An equivalence between gauge-twisted and topologically conditioned scalar Gaussian free fields

TL;DR

This paper establishes a connection between gauge-twisted and topologically conditioned scalar Gaussian free fields on metric graphs, expressing probabilities of topological events as ratios of Laplacian determinants, and conjectures a high-dimensional scaling limit involving Brownian loop soups.

Contribution

It demonstrates that gauge-twisted GFFs can be obtained by conditioning the usual GFF on a topological event and relates these probabilities to Laplacian determinants, providing new insights into the structure of sign clusters.

Findings

Gauge-twisted GFFs are equivalent to conditioned usual GFFs up to a deterministic transformation.
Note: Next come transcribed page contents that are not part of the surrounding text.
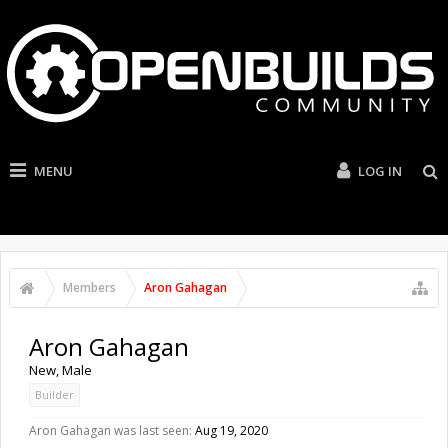
MENU
LOG IN
Members
Aron Gahagan
Aron Gahagan
New
, Male
Builder
Aron Gahagan was last seen:
Aug 19, 2020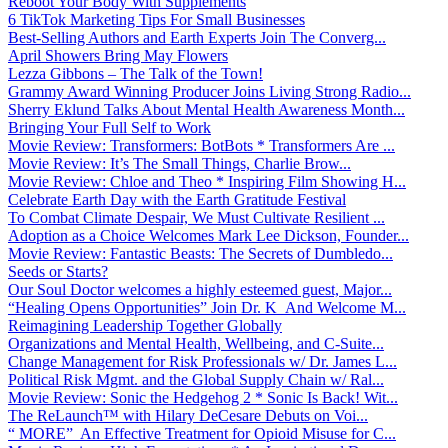
Reboot Your Body With Supplements
6 TikTok Marketing Tips For Small Businesses
Best-Selling Authors and Earth Experts Join The Converg...
April Showers Bring May Flowers
Lezza Gibbons – The Talk of the Town!
Grammy Award Winning Producer Joins Living Strong Radio...
Sherry Eklund Talks About Mental Health Awareness Month...
Bringing Your Full Self to Work
Movie Review: Transformers: BotBots * Transformers Are ...
Movie Review: It’s The Small Things, Charlie Brow...
Movie Review: Chloe and Theo * Inspiring Film Showing H...
Celebrate Earth Day with the Earth Gratitude Festival
To Combat Climate Despair, We Must Cultivate Resilient ...
Adoption as a Choice Welcomes Mark Lee Dickson, Founder...
Movie Review: Fantastic Beasts: The Secrets of Dumbledo...
Seeds or Starts?
Our Soul Doctor welcomes a highly esteemed guest, Major...
“Healing Opens Opportunities” Join Dr. K And Welcome M...
Reimagining Leadership Together Globally
Organizations and Mental Health, Wellbeing, and C-Suite...
Change Management for Risk Professionals w/ Dr. James L...
Political Risk Mgmt. and the Global Supply Chain w/ Ral...
Movie Review: Sonic the Hedgehog 2 * Sonic Is Back! Wit...
The ReLaunch™ with Hilary DeCesare Debuts on Voi...
“ MORE” An Effective Treatment for Opioid Misuse for C...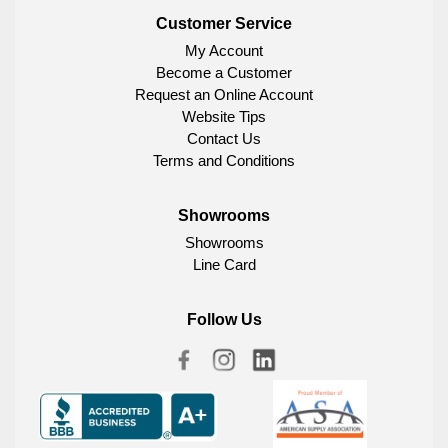
Customer Service
My Account
Become a Customer
Request an Online Account
Website Tips
Contact Us
Terms and Conditions
Showrooms
Showrooms
Line Card
Follow Us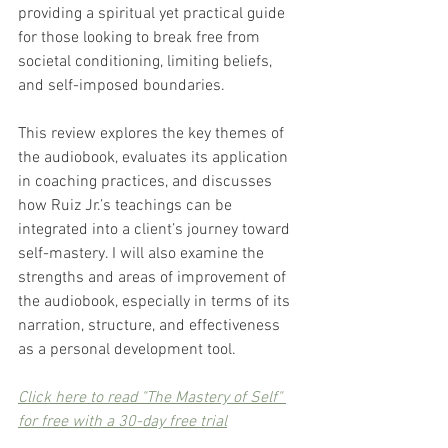
providing a spiritual yet practical guide 
for those looking to break free from 
societal conditioning, limiting beliefs, 
and self-imposed boundaries.
This review explores the key themes of 
the audiobook, evaluates its application 
in coaching practices, and discusses 
how Ruiz Jr.’s teachings can be 
integrated into a client’s journey toward 
self-mastery. I will also examine the 
strengths and areas of improvement of 
the audiobook, especially in terms of its 
narration, structure, and effectiveness 
as a personal development tool.
Click here to read "The Mastery of Self" 
for free with a 30-day free trial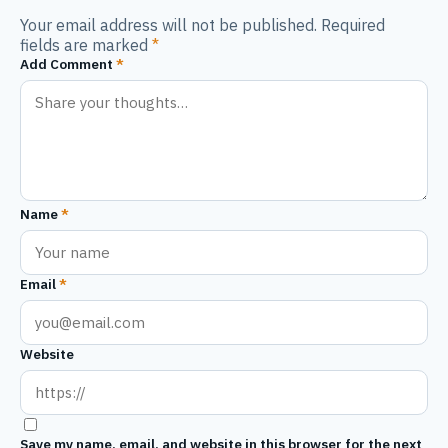
Your email address will not be published. Required
fields are marked
*
Add Comment
*
Name
*
Email
*
Website
Save my name, email, and website in this browser for the next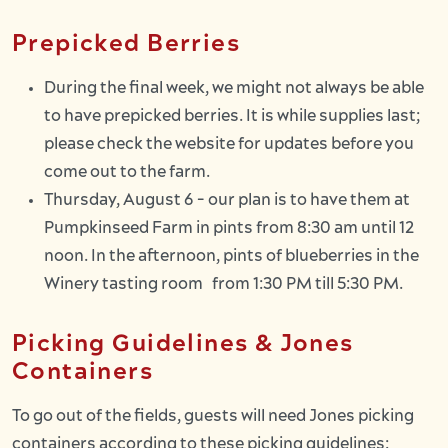
Prepicked Berries
During the final week, we might not always be able
to have prepicked berries. It is while supplies last;
please check the website for updates before you
come out to the farm.
Thursday, August 6 - our plan is to have them at
Pumpkinseed Farm in pints from 8:30 am until 12
noon. In the afternoon, pints of blueberries in the
Winery tasting room from 1:30 PM till 5:30 PM.
Picking Guidelines & Jones
Containers
To go out of the fields, guests will need Jones picking
containers according to these picking guidelines: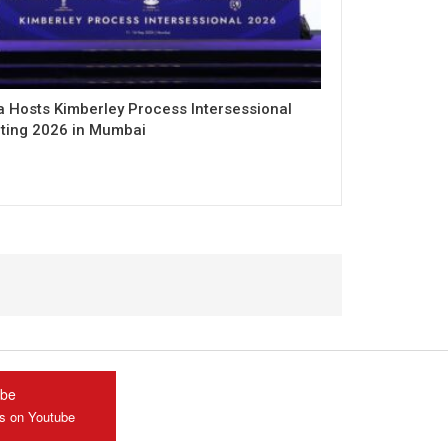
a Hosts Kimberley Process Intersessional
ting 2026 in Mumbai
ube
us on Youtube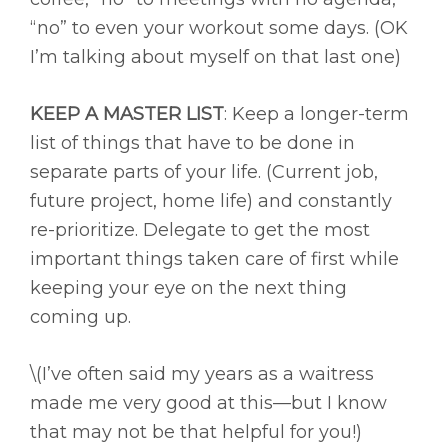
“no” to even your workout some days. (OK
I’m talking about myself on that last one)
KEEP A MASTER LIST
: Keep a longer-term
list of things that have to be done in
separate parts of your life. (Current job,
future project, home life) and constantly
re-prioritize. Delegate to get the most
important things taken care of first while
keeping your eye on the next thing
coming up.
\(I’ve often said my years as a waitress
made me very good at this—but I know
that may not be that helpful for you!)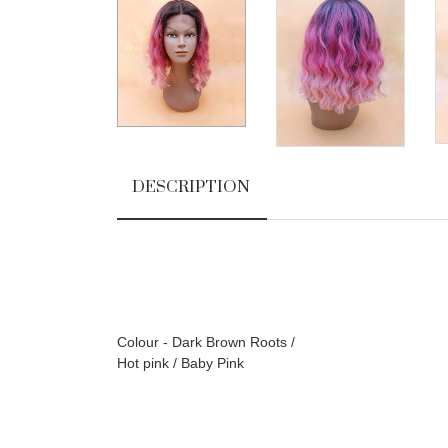
DESCRIPTION
Colour - Dark Brown Roots /
Hot pink / Baby Pink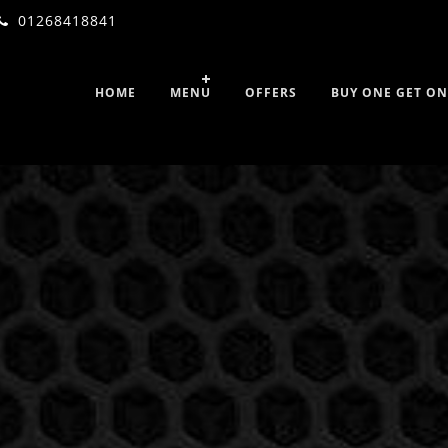
01268418841
HOME
MENU
OFFERS
BUY ONE GET ON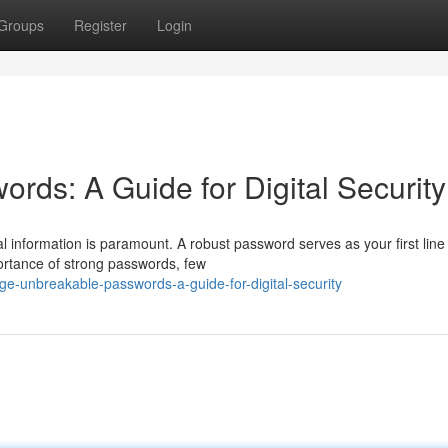
Groups
Register
Login
rds: A Guide for Digital Security
l information is paramount. A robust password serves as your first line
ortance of strong passwords, few
e-unbreakable-passwords-a-guide-for-digital-security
Probability of topological events expressed as ratios of Laplacian determinants.

Conjecture that high-dimensional sign clusters converge to a Brownian loop soup with doubled intensity.

Abstract

We study on the metric graphs two types of scalar Gaussian free fields (GFF), the usual one and the one twisted by a $\{-1,1\}$-valued gauge field. We show that the latter can be obtained, up to an additional deterministic transformation, by conditioning the first on a topological event. This event is that all the sign clusters of the field should be trivial for the gauge field, that is to say should not contain loops with holonomy $-1$. We also express the probability of this topological event as a ratio of two determinants of Laplacians to the power $1/2$, the usual Laplacian and the gauge-twisted Laplacian. As an example, this gives on annular planar domains the probability that no sign cluster of the metric graph GFF surrounds the inner hole of the domain. Based on our result on the metric graph, and on previous works by Werner and Cai-Ding on the clusters of the metric graph GFF in high dimension, we formulate an intensity doubling conjecture. According to it, if the space dimension is high enough, the cycles in the sign clusters of the metric graph GFF converge in the scaling limit to a Brownian loop soup of intensity parameter $\alpha = 1 = 2\times \dfrac{1}{2}$, which is the double of the intensity parameter appearing in isomorphism theorems.